Ottawa, April 20, 2017 — The Canadian Broadcast Standards Council (CBSC) today released its decision concerning television promotional spots for the radio station CHUM-FM which were broadcast in September 2016 on CTV Toronto and CP24. The CBSC’s Panel was evenly divided on whether or not the promos breached code provisions relating to exploitation, degradation and sex-role stereotyping.
The promos featured a muscular white male actor standing against a white background. At the beginning, he is wearing clothes, but a female voice from off-screen directs him to remove his shirt and then his pants so he is holding only a card with the radio station logo covering his crotch. The female voice then asks for a smaller logo card, which appears. She then asks for one take without the logo, at which point the promo ends.

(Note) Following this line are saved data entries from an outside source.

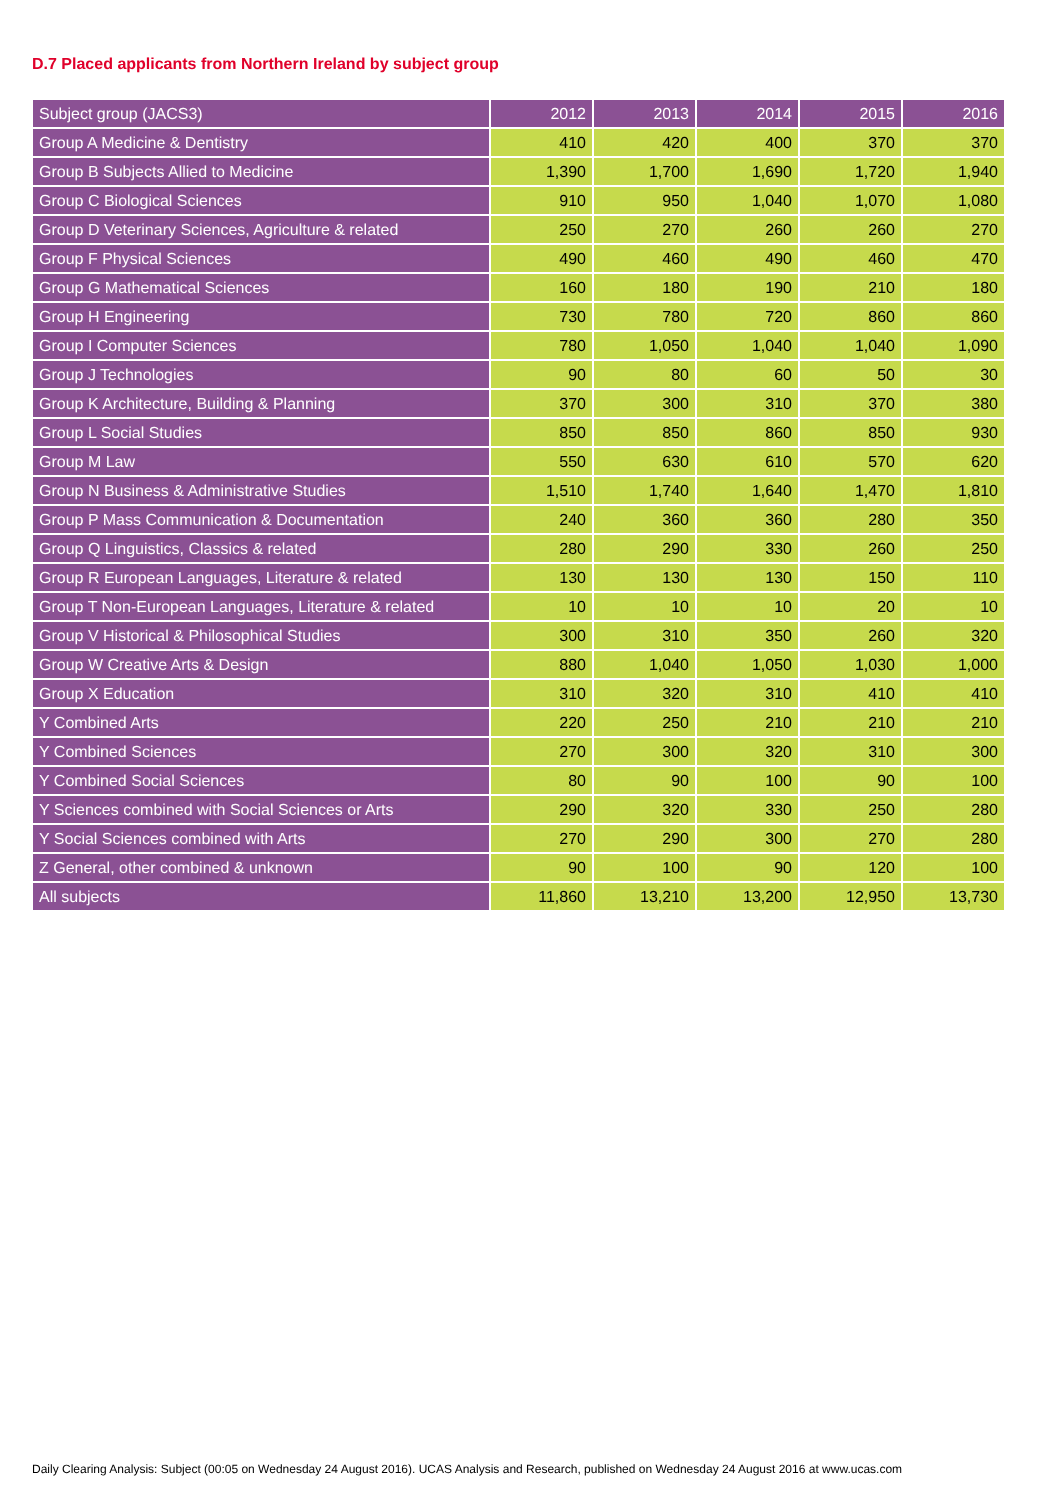D.7 Placed applicants from Northern Ireland by subject group
| Subject group (JACS3) | 2012 | 2013 | 2014 | 2015 | 2016 |
| --- | --- | --- | --- | --- | --- |
| Group A Medicine & Dentistry | 410 | 420 | 400 | 370 | 370 |
| Group B Subjects Allied to Medicine | 1,390 | 1,700 | 1,690 | 1,720 | 1,940 |
| Group C Biological Sciences | 910 | 950 | 1,040 | 1,070 | 1,080 |
| Group D Veterinary Sciences, Agriculture & related | 250 | 270 | 260 | 260 | 270 |
| Group F Physical Sciences | 490 | 460 | 490 | 460 | 470 |
| Group G Mathematical Sciences | 160 | 180 | 190 | 210 | 180 |
| Group H Engineering | 730 | 780 | 720 | 860 | 860 |
| Group I Computer Sciences | 780 | 1,050 | 1,040 | 1,040 | 1,090 |
| Group J Technologies | 90 | 80 | 60 | 50 | 30 |
| Group K Architecture, Building & Planning | 370 | 300 | 310 | 370 | 380 |
| Group L Social Studies | 850 | 850 | 860 | 850 | 930 |
| Group M Law | 550 | 630 | 610 | 570 | 620 |
| Group N Business & Administrative Studies | 1,510 | 1,740 | 1,640 | 1,470 | 1,810 |
| Group P Mass Communication & Documentation | 240 | 360 | 360 | 280 | 350 |
| Group Q Linguistics, Classics & related | 280 | 290 | 330 | 260 | 250 |
| Group R European Languages, Literature & related | 130 | 130 | 130 | 150 | 110 |
| Group T Non-European Languages, Literature & related | 10 | 10 | 10 | 20 | 10 |
| Group V Historical & Philosophical Studies | 300 | 310 | 350 | 260 | 320 |
| Group W Creative Arts & Design | 880 | 1,040 | 1,050 | 1,030 | 1,000 |
| Group X Education | 310 | 320 | 310 | 410 | 410 |
| Y Combined Arts | 220 | 250 | 210 | 210 | 210 |
| Y Combined Sciences | 270 | 300 | 320 | 310 | 300 |
| Y Combined Social Sciences | 80 | 90 | 100 | 90 | 100 |
| Y Sciences combined with Social Sciences or Arts | 290 | 320 | 330 | 250 | 280 |
| Y Social Sciences combined with Arts | 270 | 290 | 300 | 270 | 280 |
| Z General, other combined & unknown | 90 | 100 | 90 | 120 | 100 |
| All subjects | 11,860 | 13,210 | 13,200 | 12,950 | 13,730 |
Daily Clearing Analysis: Subject (00:05 on Wednesday 24 August 2016). UCAS Analysis and Research, published on Wednesday 24 August 2016 at www.ucas.com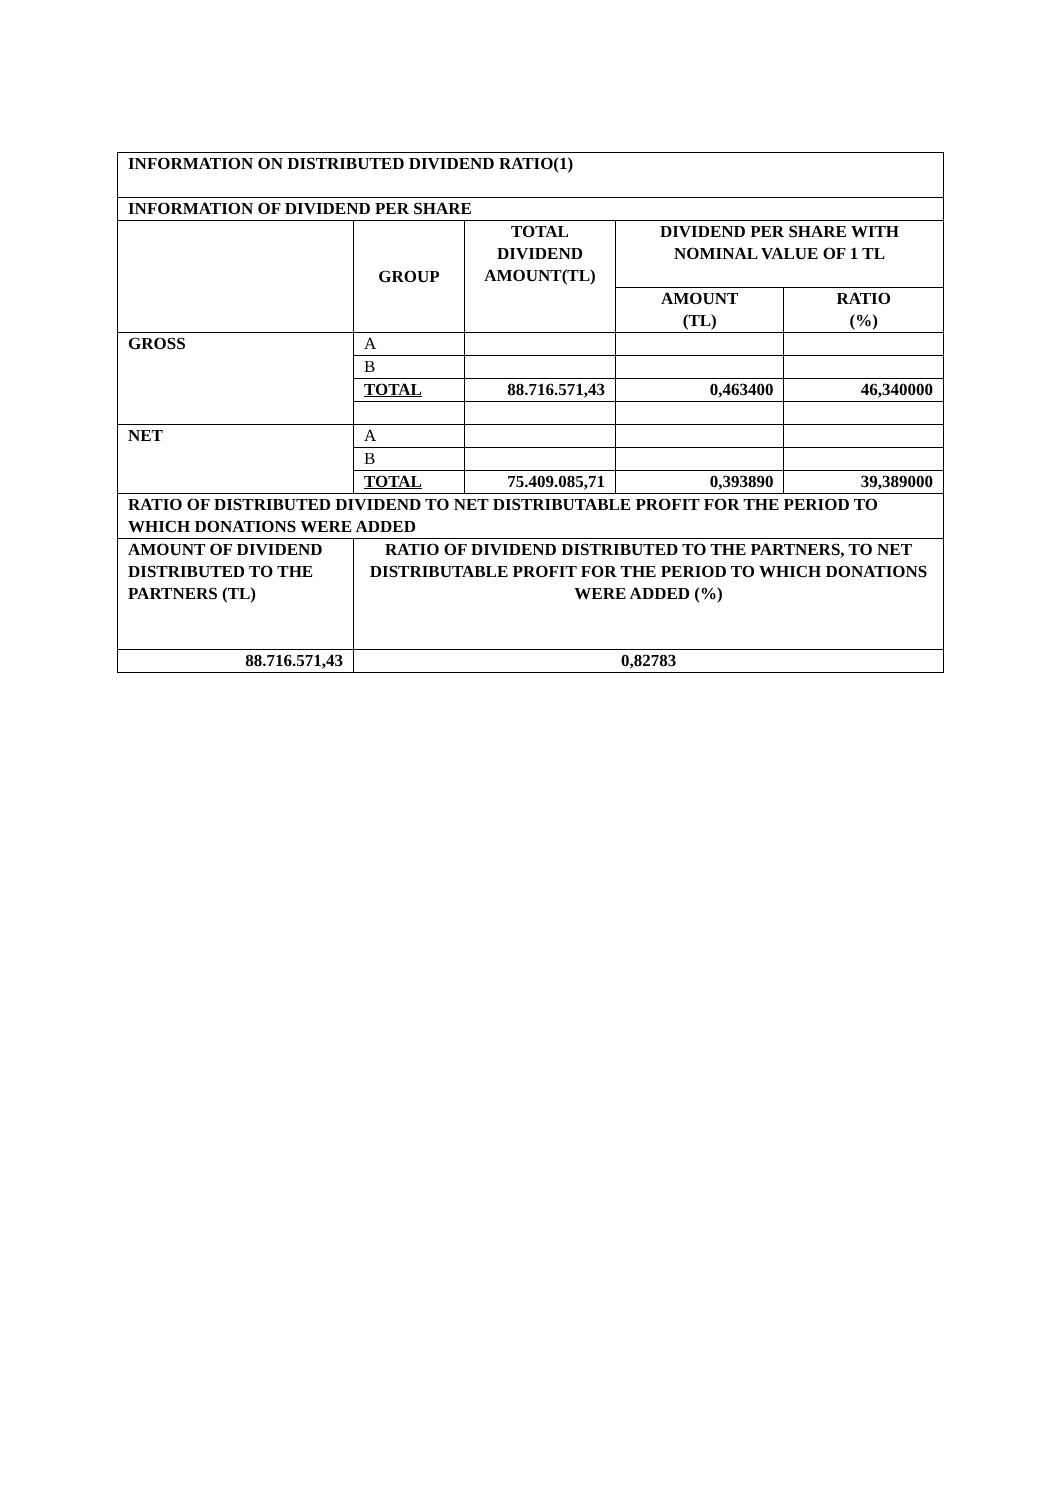| INFORMATION ON DISTRIBUTED DIVIDEND RATIO(1) | | | | |
| --- | --- | --- | --- | --- |
| INFORMATION OF DIVIDEND PER SHARE | | | | |
| | GROUP | TOTAL DIVIDEND AMOUNT(TL) | DIVIDEND PER SHARE WITH NOMINAL VALUE OF 1 TL | |
| | | | AMOUNT (TL) | RATIO (%) |
| GROSS | A | | | |
| | B | | | |
| | TOTAL | 88.716.571,43 | 0,463400 | 46,340000 |
| NET | A | | | |
| | B | | | |
| | TOTAL | 75.409.085,71 | 0,393890 | 39,389000 |
| RATIO OF DISTRIBUTED DIVIDEND TO NET DISTRIBUTABLE PROFIT FOR THE PERIOD TO WHICH DONATIONS WERE ADDED | | | | |
| AMOUNT OF DIVIDEND DISTRIBUTED TO THE PARTNERS (TL) | RATIO OF DIVIDEND DISTRIBUTED TO THE PARTNERS, TO NET DISTRIBUTABLE PROFIT FOR THE PERIOD TO WHICH DONATIONS WERE ADDED (%) | | | |
| 88.716.571,43 | 0,82783 | | | |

Throughout the process, the male is trying to deliver the station’s tag lines, “Nothing but today’s best music on CHUM-FM”, “The naked truth”, “All stripped down to today’s best music”, and “It’s the whole package”.
The CBSC received numerous complaints from viewers who felt that the promos objectified the man. They suggested that had it been a male director asking a female to undress, the television stations would not even have considered airing the spots.
The CBSC’s English-Language Panel examined the complaints under the Stereotying, Exploitation and Degradation clauses of the Canadian Association of Broadcasters’ (CAB) Equitable Portrayal Code as well as the Sex-Role Stereotyping and Advertising clauses of the CAB Code of Ethics. The Adjudicators who found no breach came to that conclusion because the spots were intended to be humorous, reversed historical stereotypes in that it was the female director calling the shots with a male actor, and there was nothing lascivious in the female director’s demeanour that suggested she was degrading the man. The Adjudicators who did conclude there were code breaches stated that there was clearly a gender power imbalance in that a female was directing a male to remove his clothing for no other reason than her own desire, and he seemed obliged to obey. Those Adjudicators stated that such portrayals are unacceptable regardless of which genders are in the dominant and subordinate positions.
With a split decision, the broadcasters are not required to announce the CBSC’s findings on air since there is technically no breach of any code.
The CBSC was created in 1990 by Canada’s private broadcasters to administer the codes of standards that they established for their industry. The CBSC currently administers 7 codes which deal with ethics, equitable portrayal, violence, news and journalistic independence. Around 800 radio stations, satellite radio services, television stations and specialty and pay television services across Canada participate in the Council.